Legal & General Group (LGEN) has defended its decision to retain Royal Dutch Shell ‘B’ (RDSB) as one of the top stocks in its climate-conscious fund despite a pension client raising concerns about the oil corporation’s inclusion. PensionBee, an online pension provider that handles £650m worth of client assets, said it was being inundated with questions from its customers about the composition of one of Legal & General Investment Management’s Future World Funds, which counts Shell among its top 10 holdings. “While Shell has made some progress in the right direction, our customers are asking us on a daily basis whether Shell’s business model is sufficiently transitioning to a low-carbon economy to warrant continued inclusion in this responsible investment plan,” PensionBee’s chief executive, Romi Savova, said in a letter sent to LGIM this week. PensionBee, which has more than 60,000 customers, is believed to be one of the fund’s top five owners, with about £50m invested.
Marks & Spencer Group (MKS) has hired a senior Tesco executive to lead its latest attempt to reinvigorate its struggling clothing business. Richard Price, the head of Tesco’s F&F clothing and homewares label, has worked at M&S before. He spent seven years with the chain, rising to become menswear director, but left in 2012 after becoming disillusioned with the then M&S strategy. Price said: “I left the business because I felt it was drifting in the wrong direction but now feel we have a real chance to make it special again. The new team has already started to improve product and value and I am looking forward to working with them.” The 52 year-old businessman, who also ran the now defunct department store chain BHS for three years, is a more orthodox choice than his predecessor Jill McDonald, a former boss of Halfords and McDonalds who had no fashion experience before joining M&S. She was sacked in the summer after failing to buy enough stock to meet demand of a range promoted by TV presenter Holly Willoughby. M&S boss Steve Rowe described the stock levels as the worst “I have ever seen in my life”.
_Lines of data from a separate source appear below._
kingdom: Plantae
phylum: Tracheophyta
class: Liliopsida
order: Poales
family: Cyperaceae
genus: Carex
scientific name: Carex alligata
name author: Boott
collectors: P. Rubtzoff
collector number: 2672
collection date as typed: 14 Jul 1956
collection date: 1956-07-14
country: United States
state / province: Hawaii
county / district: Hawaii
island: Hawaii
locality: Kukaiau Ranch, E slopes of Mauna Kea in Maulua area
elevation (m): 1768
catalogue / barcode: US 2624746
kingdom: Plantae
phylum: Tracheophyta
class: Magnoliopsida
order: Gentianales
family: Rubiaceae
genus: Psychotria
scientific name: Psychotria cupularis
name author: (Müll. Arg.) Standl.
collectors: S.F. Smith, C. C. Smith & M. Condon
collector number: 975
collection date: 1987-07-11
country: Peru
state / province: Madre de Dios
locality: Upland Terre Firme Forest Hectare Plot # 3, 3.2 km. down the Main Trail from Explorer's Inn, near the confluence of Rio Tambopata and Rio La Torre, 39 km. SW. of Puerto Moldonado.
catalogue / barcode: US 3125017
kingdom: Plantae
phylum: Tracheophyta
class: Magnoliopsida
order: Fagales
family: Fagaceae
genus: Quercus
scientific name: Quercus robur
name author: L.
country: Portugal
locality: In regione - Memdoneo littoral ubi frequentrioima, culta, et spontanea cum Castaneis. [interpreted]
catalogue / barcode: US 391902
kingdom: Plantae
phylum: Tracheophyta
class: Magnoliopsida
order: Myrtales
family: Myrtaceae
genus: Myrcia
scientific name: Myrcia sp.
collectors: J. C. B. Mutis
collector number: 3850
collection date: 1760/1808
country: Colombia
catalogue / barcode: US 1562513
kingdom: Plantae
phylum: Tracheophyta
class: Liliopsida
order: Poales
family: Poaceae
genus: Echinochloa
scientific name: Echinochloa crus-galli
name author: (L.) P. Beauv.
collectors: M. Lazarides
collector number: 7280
British American Tobacco (BATS), Imperial Brands (IMB) – New York City could ban flavored vaping products as soon as next week, in a move that would make the metropolis of 8.6 million people the most populous place in America to ban flavored e-cigarettes. The backlash against flavored e-cigarettes has gained momentum after a vaping-linked illness swept across the United States, killing at least 40 people and sickening 2,000 more. Vaping bans have emerged in an effort to curb e-cigarettes’ appeal to young people. New York City was also home to one of the youngest victims of the epidemic: a 17-year-old Bronx boy, who died this October from complications related to the illness. The ban would halt the sale of all flavored e-cigarettes in New York City, except tobacco flavors. Already, there appears to be majority support for the measure in the city council, and the mayor, Bill de Blasio, said he supports the measure. Juul, which dominates the vaping industry, had already stopped selling flavors other than tobacco and menthol in an effort to stymy criticism.